Source document
★ ★ ★ ★

Skip to content

Repository Versioning

One of kit’s most powerful features is the ability to analyze repositories at specific points in their history. Whether you’re debugging an issue that appeared in a particular release, comparing code evolution over time, or ensuring reproducible analysis results, kit’s versioning capabilities provide the foundation for sophisticated historical code analysis.

Why Analyze Different Versions?

Release Analysis and Debugging

When reviewing issues that appeared in specific releases, analyzing the exact codebase state at that time is crucial:

from kit import Repository
# Analyze the codebase at a specific release
repo_v1 = Repository("https://github.com/owner/project", ref="v1.2.0")
repo_v2 = Repository("https://github.com/owner/project", ref="v1.3.0")
# Compare symbol extraction between versions
symbols_v1 = repo_v1.extract_symbols("src/core/api.py")
symbols_v2 = repo_v2.extract_symbols("src/core/api.py")
# Find new or removed functions
v1_functions = {s["name"] for s in symbols_v1 if s["type"] == "function"}
v2_functions = {s["name"] for s in symbols_v2 if s["type"] == "function"}
new_functions = v2_functions - v1_functions
removed_functions = v1_functions - v2_functions
print(f"Functions added in v1.3.0: {new_functions}")
print(f"Functions removed in v1.3.0: {removed_functions}")

Reproducible Code Analysis

For documentation generation, CI/CD pipelines, or research purposes, you often need reproducible results:

# Always analyze the exact same version
repo = Repository("https://github.com/owner/project", ref="abc123def456")
# This will always return the same results, regardless of when you run it
file_tree = repo.get_file_tree()
symbols = repo.extract_symbols()
# Perfect for generating consistent documentation or reports

Historical Trend Analysis

Understanding how codebases evolve over time reveals important patterns:

# Analyze multiple releases to track complexity growth
releases = ["v1.0.0", "v1.1.0", "v1.2.0", "v1.3.0"]
complexity_data = []
for release in releases:
repo = Repository("https://github.com/owner/project", ref=release)

★ ★ ★ ★

Records provided
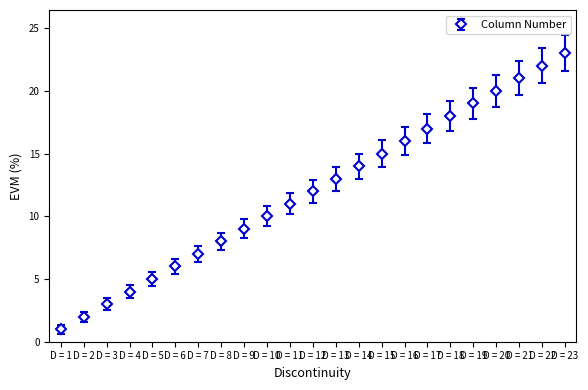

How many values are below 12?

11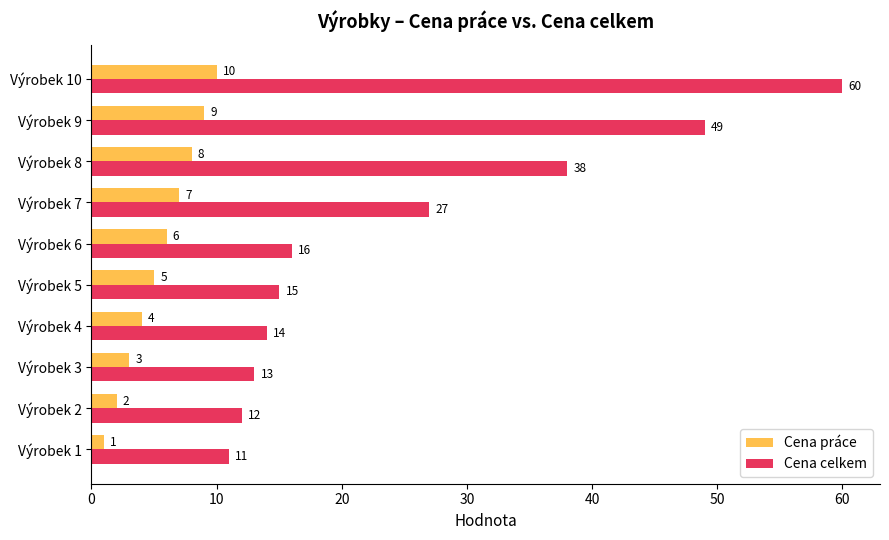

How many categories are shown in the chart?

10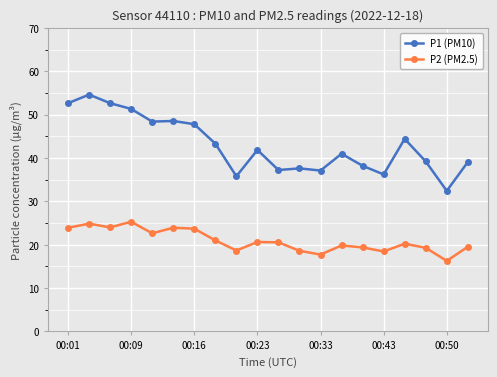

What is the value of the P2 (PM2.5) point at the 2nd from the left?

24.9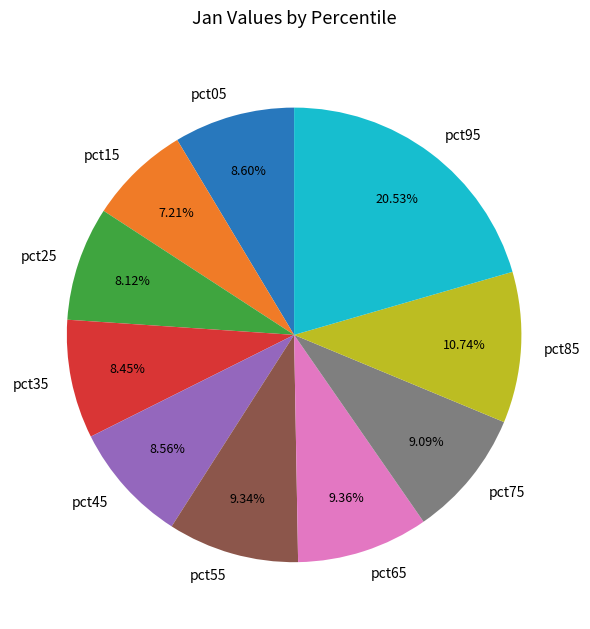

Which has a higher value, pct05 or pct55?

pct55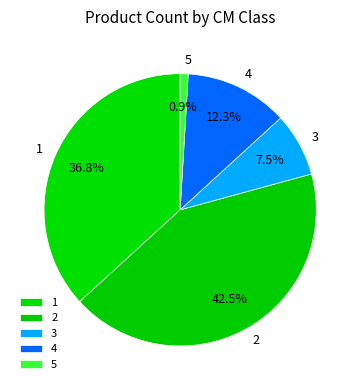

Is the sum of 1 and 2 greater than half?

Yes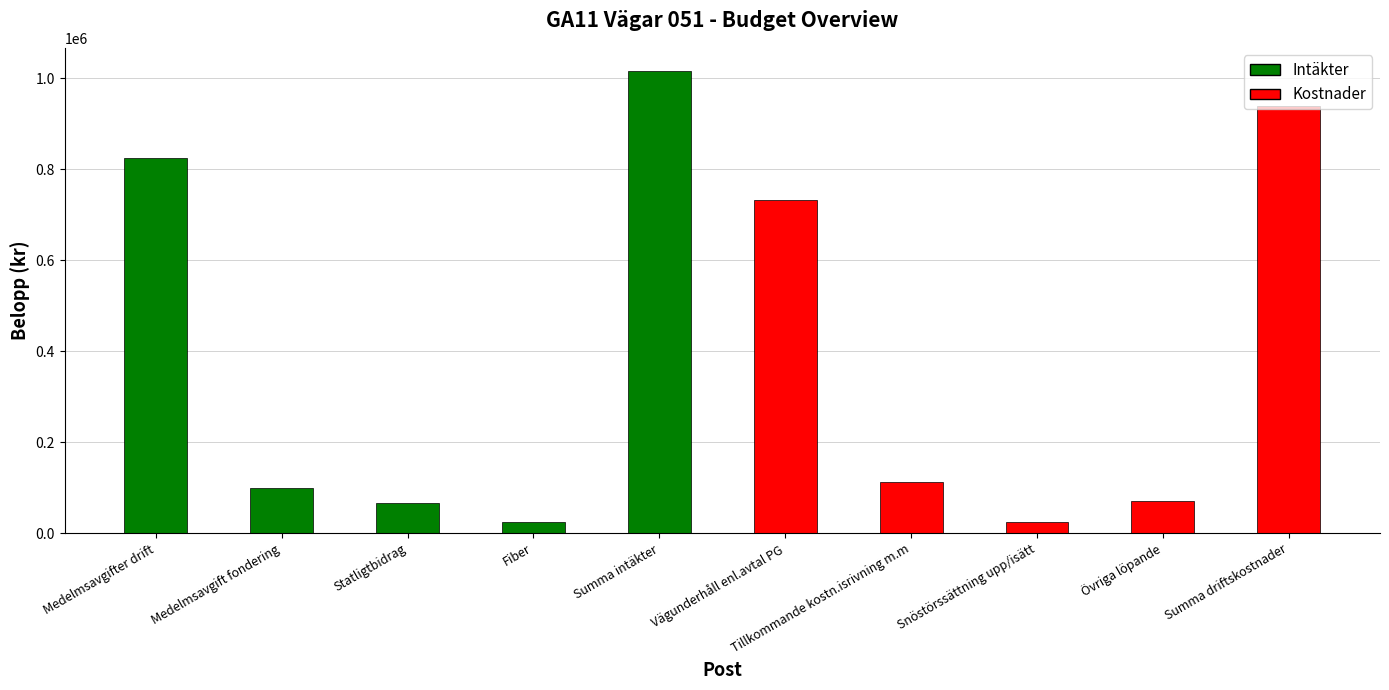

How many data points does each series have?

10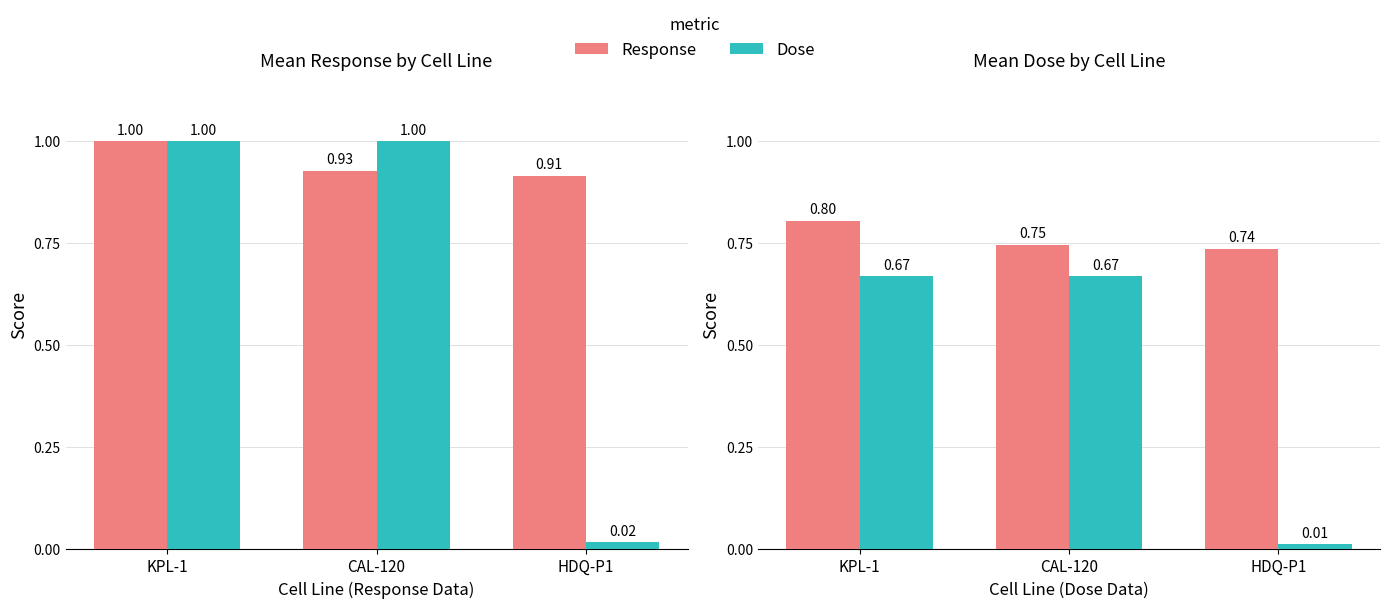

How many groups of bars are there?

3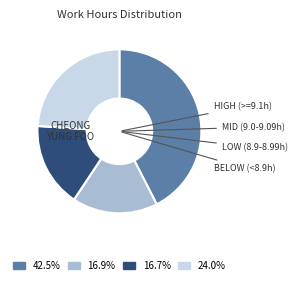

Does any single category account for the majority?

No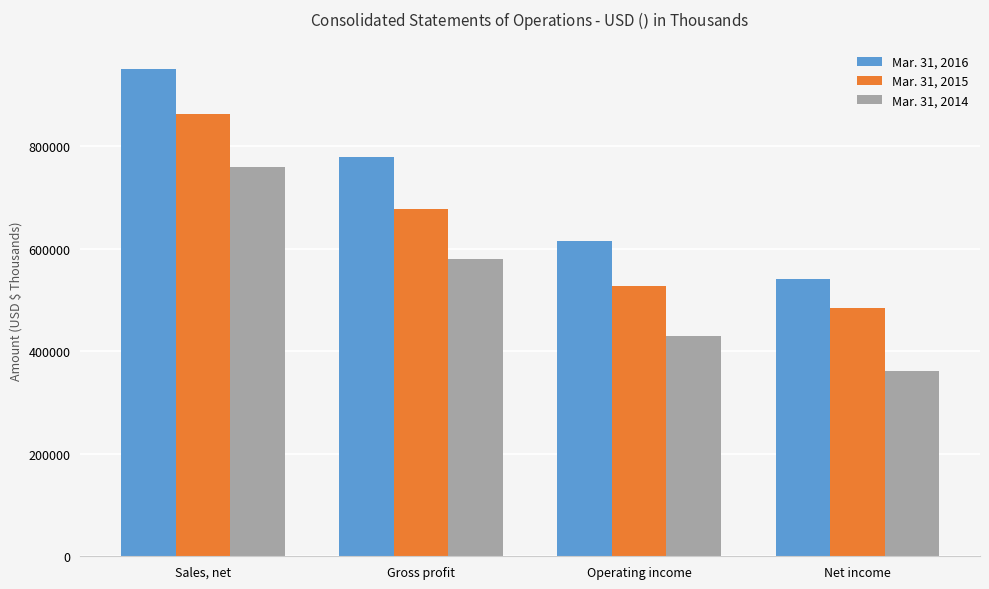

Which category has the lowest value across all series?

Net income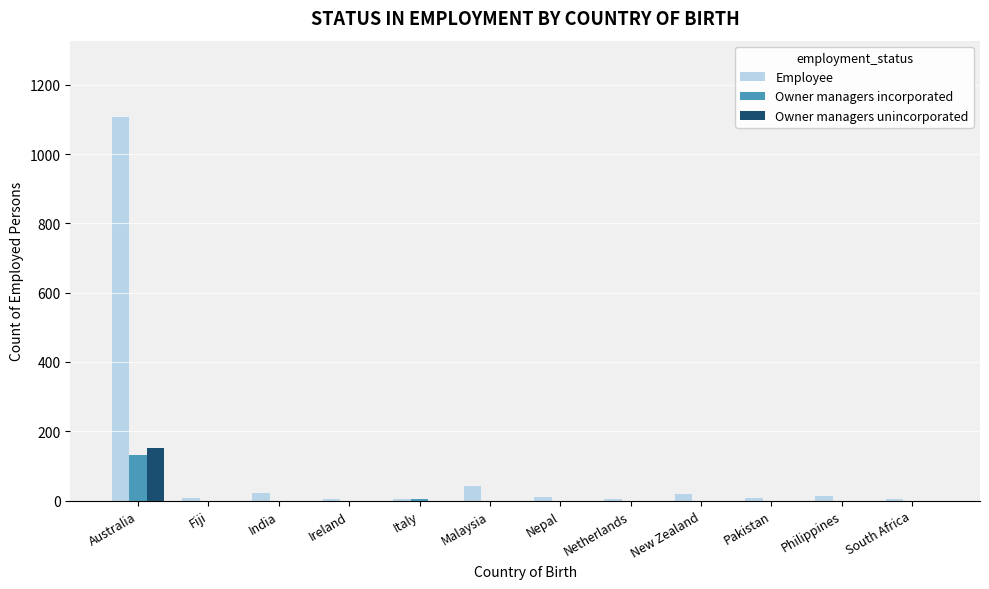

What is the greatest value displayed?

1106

★ ★ ★ ★

Please rewrite the repository versioning page from "Skip to content" up to and including "historical code analysis.", changing "repositories" to "codebases".

Skip to content

Repository Versioning

One of kit’s most powerful features is the ability to analyze codebases at specific points in their history. Whether you’re debugging an issue that appeared in a particular release, comparing code evolution over time, or ensuring reproducible analysis results, kit’s versioning capabilities provide the foundation for sophisticated historical code analysis.